Moreover, the multivariate setting naturally accommodates relations, spans, multispans, and “stuff operators”, thereby linking the theory to higher‑categorical constructions such as bicategories of spans and double categories.
A particularly compelling application is presented in the context of quantum field theory. Feynman diagrams form highly symmetric tree‑like graphs; their automorphism groups encode physical redundancies that must be quotiented out in perturbative expansions. By modeling such diagrams as objects of a suitable groupoid and applying a polynomial functor over that groupoid, one obtains a combinatorial description that automatically factors out symmetries. This yields cleaner enumeration formulas and clarifies the role of symmetry factors in the perturbative series, all without leaving the purely combinatorial realm.

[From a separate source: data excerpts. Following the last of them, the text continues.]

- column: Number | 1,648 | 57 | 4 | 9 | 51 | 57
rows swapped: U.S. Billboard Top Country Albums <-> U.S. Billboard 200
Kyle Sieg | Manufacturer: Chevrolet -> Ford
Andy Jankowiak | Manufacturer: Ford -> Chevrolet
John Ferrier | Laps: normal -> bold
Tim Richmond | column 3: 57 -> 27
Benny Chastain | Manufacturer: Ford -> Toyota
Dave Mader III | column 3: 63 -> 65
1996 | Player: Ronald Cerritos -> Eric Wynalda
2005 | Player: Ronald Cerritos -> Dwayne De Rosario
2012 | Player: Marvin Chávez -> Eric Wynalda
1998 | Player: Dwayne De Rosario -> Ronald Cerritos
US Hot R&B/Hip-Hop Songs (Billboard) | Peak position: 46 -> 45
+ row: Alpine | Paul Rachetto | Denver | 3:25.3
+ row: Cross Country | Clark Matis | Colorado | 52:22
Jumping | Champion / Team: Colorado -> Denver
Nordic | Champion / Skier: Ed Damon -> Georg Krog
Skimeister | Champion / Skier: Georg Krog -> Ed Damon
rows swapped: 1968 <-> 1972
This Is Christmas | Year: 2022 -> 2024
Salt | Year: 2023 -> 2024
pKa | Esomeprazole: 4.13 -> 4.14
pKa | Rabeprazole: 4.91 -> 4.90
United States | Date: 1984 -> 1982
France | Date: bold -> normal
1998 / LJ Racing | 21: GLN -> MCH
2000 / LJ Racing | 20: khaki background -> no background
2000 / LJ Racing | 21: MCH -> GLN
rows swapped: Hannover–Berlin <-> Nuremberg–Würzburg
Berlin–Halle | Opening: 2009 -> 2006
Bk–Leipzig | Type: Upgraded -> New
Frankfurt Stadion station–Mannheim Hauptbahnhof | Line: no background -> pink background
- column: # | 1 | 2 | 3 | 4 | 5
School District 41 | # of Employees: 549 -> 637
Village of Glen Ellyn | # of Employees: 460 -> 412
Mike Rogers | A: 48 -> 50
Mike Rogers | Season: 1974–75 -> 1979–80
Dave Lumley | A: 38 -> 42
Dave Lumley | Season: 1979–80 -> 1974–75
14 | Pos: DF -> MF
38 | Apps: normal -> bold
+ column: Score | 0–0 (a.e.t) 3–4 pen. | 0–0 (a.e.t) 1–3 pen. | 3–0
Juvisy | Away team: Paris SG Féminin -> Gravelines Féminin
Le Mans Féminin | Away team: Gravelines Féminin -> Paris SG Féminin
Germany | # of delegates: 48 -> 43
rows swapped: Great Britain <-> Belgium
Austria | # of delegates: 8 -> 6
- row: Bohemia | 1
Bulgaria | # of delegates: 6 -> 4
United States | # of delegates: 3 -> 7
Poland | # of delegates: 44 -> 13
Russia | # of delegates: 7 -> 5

The author also discusses the categorical semantics of the theory. Locally cartesian closed (LCC) 2‑categories provide a model for 2‑truncated intensional type theory, while fully homotopical models require LCC (\infty)-categories. Ongoing joint work with David Gepner is developing the (\infty)-categorical analogue, leading to “homotopical species” – a higher‑dimensional generalisation of Joyal’s species where the underlying indexing objects are (\infty)-groupoids. The results presented in the talk are essentially 2‑truncations of those (\infty)-level theorems, indicating that the full power of the theory lies in the homotopy‑coherent setting.
In summary, by upgrading polynomial functors to the groupoid level, the paper furnishes a unifying, homotopy‑theoretic language for data types with symmetry, bridges several strands of combinatorial and categorical research, and opens a pathway toward homotopical semantics for advanced type theories and quantum‑field‑theoretic combinatorics.